== Problem to solve ==
Return every line of the entries below without changing anything.

== Stored dataset entries ==

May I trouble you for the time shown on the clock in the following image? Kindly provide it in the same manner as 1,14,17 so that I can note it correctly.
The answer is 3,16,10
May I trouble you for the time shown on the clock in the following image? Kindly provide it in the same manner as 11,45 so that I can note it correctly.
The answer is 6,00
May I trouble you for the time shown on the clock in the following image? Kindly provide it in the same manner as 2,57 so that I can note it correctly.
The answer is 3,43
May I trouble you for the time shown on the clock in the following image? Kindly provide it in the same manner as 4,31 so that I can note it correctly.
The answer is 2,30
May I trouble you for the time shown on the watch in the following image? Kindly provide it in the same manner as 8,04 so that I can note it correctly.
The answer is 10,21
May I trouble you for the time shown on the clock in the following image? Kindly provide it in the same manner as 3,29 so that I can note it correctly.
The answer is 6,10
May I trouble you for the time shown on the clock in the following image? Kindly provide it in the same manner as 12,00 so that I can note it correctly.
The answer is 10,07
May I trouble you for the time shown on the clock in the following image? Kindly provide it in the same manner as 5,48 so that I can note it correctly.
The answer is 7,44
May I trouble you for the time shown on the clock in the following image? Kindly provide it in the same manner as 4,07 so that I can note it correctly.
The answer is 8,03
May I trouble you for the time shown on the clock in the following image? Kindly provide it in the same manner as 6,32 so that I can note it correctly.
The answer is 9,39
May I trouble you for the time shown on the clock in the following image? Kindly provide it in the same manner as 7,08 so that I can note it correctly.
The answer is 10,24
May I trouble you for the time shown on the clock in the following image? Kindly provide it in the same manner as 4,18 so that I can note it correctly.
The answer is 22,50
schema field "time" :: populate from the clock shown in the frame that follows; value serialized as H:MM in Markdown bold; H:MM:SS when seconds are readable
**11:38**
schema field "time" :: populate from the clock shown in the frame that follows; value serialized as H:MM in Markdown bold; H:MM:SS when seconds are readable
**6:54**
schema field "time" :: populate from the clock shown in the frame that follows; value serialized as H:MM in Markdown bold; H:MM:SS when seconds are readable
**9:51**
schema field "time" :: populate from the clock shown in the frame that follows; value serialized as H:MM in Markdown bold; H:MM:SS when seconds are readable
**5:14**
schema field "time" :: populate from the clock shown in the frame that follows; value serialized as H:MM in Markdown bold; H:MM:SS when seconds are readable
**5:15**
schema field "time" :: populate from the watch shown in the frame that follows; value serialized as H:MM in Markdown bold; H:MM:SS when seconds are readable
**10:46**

== Answer to this problem ==
May I trouble you for the time shown on the clock in the following image? Kindly provide it in the same manner as 1,14,17 so that I can note it correctly.
The answer is 3,16,10
May I trouble you for the time shown on the clock in the following image? Kindly provide it in the same manner as 11,45 so that I can note it correctly.
The answer is 6,00
May I trouble you for the time shown on the clock in the following image? Kindly provide it in the same manner as 2,57 so that I can note it correctly.
The answer is 3,43
May I trouble you for the time shown on the clock in the following image? Kindly provide it in the same manner as 4,31 so that I can note it correctly.
The answer is 2,30
May I trouble you for the time shown on the watch in the following image? Kindly provide it in the same manner as 8,04 so that I can note it correctly.
The answer is 10,21
May I trouble you for the time shown on the clock in the following image? Kindly provide it in the same manner as 3,29 so that I can note it correctly.
The answer is 6,10
May I trouble you for the time shown on the clock in the following image? Kindly provide it in the same manner as 12,00 so that I can note it correctly.
The answer is 10,07
May I trouble you for the time shown on the clock in the following image? Kindly provide it in the same manner as 5,48 so that I can note it correctly.
The answer is 7,44
May I trouble you for the time shown on the clock in the following image? Kindly provide it in the same manner as 4,07 so that I can note it correctly.
The answer is 8,03
May I trouble you for the time shown on the clock in the following image? Kindly provide it in the same manner as 6,32 so that I can note it correctly.
The answer is 9,39
May I trouble you for the time shown on the clock in the following image? Kindly provide it in the same manner as 7,08 so that I can note it correctly.
The answer is 10,24
May I trouble you for the time shown on the clock in the following image? Kindly provide it in the same manner as 4,18 so that I can note it correctly.
The answer is 22,50
schema field "time" :: populate from the clock shown in the frame that follows; value serialized as H:MM in Markdown bold; H:MM:SS when seconds are readable
**11:38**
schema field "time" :: populate from the clock shown in the frame that follows; value serialized as H:MM in Markdown bold; H:MM:SS when seconds are readable
**6:54**
schema field "time" :: populate from the clock shown in the frame that follows; value serialized as H:MM in Markdown bold; H:MM:SS when seconds are readable
**9:51**
schema field "time" :: populate from the clock shown in the frame that follows; value serialized as H:MM in Markdown bold; H:MM:SS when seconds are readable
**5:14**
schema field "time" :: populate from the clock shown in the frame that follows; value serialized as H:MM in Markdown bold; H:MM:SS when seconds are readable
**5:15**
schema field "time" :: populate from the watch shown in the frame that follows; value serialized as H:MM in Markdown bold; H:MM:SS when seconds are readable
**10:46**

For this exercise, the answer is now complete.